Collection validation is critical. If a collection was created with a 1536-dimensional embedding model and a later request uses a 1024-dimensional model, search quality and upsert behavior become invalid. The system detects this mismatch instead of silently mixing vectors.
Formula / Scoring Model
Vector databases rank by similarity:
top_k = highest_similarity(query_vector, chunk_vectors)Dimension compatibility:
valid_collection = existing_vector_size == embedding_vector_sizeIf this check fails, the correct action is to reset or recreate the collection and re-ingest documents.
Example Walkthrough
When policy documents are ingested:
- Markdown is loaded from
data/policies/. - Text is chunked.
- Provider embeddings are generated.
- Chunks are upserted into Qdrant.
- Chat queries search Qdrant and return chunk payloads as sources.
Design Tradeoffs
- Provider embeddings improve semantic retrieval but require API configuration.
- Qdrant persistence improves realism but introduces collection lifecycle issues.
- Local fallback supports tests but should not be mistaken for production retrieval.
Failure Modes
- Missing
EMBEDDING_MODEL. - Provider does not support
/embeddings. - Qdrant collection dimension mismatch.

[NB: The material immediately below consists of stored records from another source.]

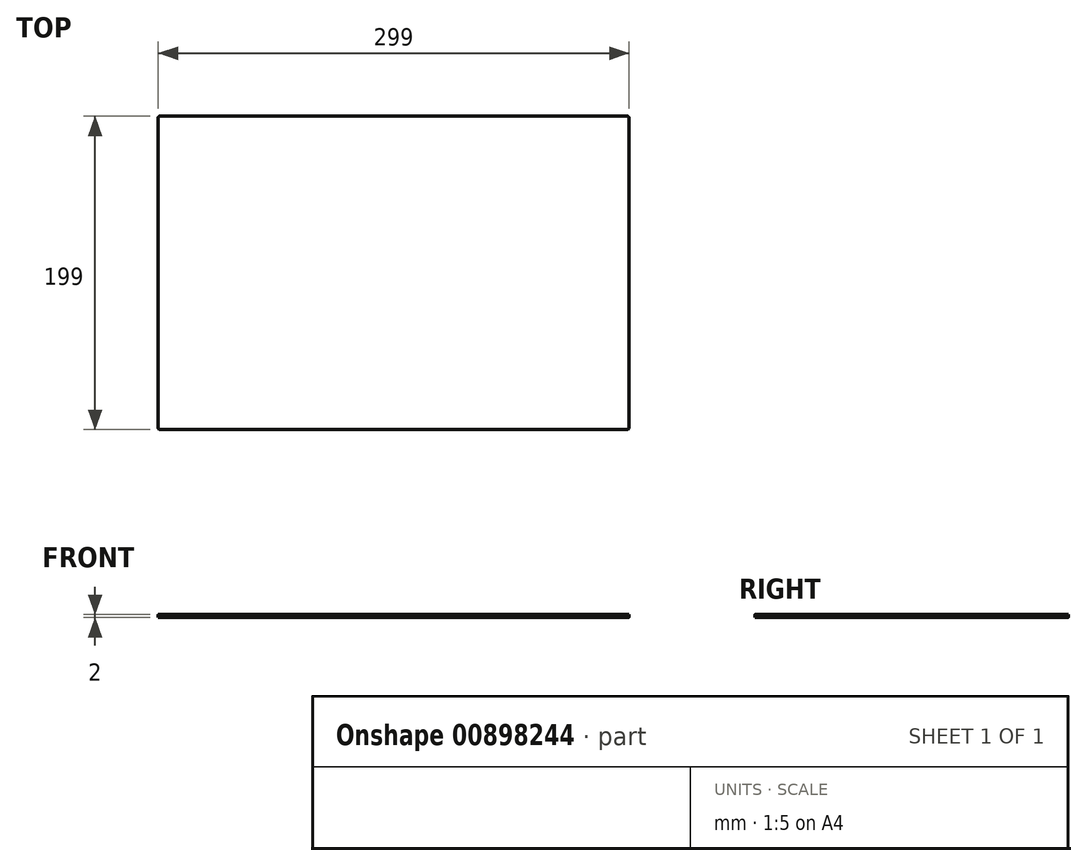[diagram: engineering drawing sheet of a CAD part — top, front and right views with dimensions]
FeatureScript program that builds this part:
annotation { "Feature Type Name" : "Feature", "Feature Type Description" : "" }
export const myFeature = defineFeature(function(context is Context, id is Id, definition is map)
    precondition{}
    {
        {
            var Q0;
            Q0=qCreatedBy(makeId("Top.planeOp"),FACE);
            var sketch = newSketch(context, id + "F0", { "sketchPlane" : qUnion([Q0])});
            skLineSegment(sketch, "E0.bottom", {"start": v(148.5, -99.5) * mm, "end": v(-148.5, -99.5) * mm});
            skLineSegment(sketch, "E0.top", {"start": v(148.5, 99.5) * mm, "end": v(-148.5, 99.5) * mm});
            skLineSegment(sketch, "E0.left", {"start": v(149.5, -98.5) * mm, "end": v(149.5, 98.5) * mm});
            skLineSegment(sketch, "E0.right", {"start": v(-149.5, -98.5) * mm, "end": v(-149.5, 98.5) * mm});
            skPoint(sketch, "E0.middle", {"position": v(0, 0) * mm});
            skPoint(sketch, "E1.visualSharp", {"position": v(-149.5, 99.5) * mm});
            skArc(sketch, "E1.filletArc", {"start": v(-148.5, 99.5) * mm, "mid": v(-149.2, 99.2) * mm, "end": v(-149.5, 98.5) * mm});
            skPoint(sketch, "E2.visualSharp", {"position": v(149.5, 99.5) * mm});
            skArc(sketch, "E2.filletArc", {"start": v(149.5, 98.5) * mm, "mid": v(149.2, 99.2) * mm, "end": v(148.5, 99.5) * mm});
            skPoint(sketch, "E3.visualSharp", {"position": v(-149.5, -99.5) * mm});
            skArc(sketch, "E3.filletArc", {"start": v(-149.5, -98.5) * mm, "mid": v(-149.2, -99.2) * mm, "end": v(-148.5, -99.5) * mm});
            skPoint(sketch, "E4.visualSharp", {"position": v(149.5, -99.5) * mm});
            skArc(sketch, "E4.filletArc", {"start": v(148.5, -99.5) * mm, "mid": v(149.2, -99.2) * mm, "end": v(149.5, -98.5) * mm});
            skSolve(sketch);
        }
        {
            var Q0;
            Q0=qSketchRegion(id+"F0",true);
            extrude(context, id + "F1", {"entities" : qUnion([Q0]), "oppositeDirection" : true, "depth" : 2 * mm});
        }
    });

- Payload metadata missing citation fields.
Exercises
Checkpoint: Explain why vector dimension mismatch is dangerous in a persistent vector database.
Hands-on: Inspect vector_store.py L157-L185 and describe how collection validation works.
Interview Drill: Explain why Qdrant is a better portfolio signal than only using an in-memory Python list.
Interview Explanation
Qdrant is used because production RAG needs durable vector search, metadata payloads, and explicit collection validation.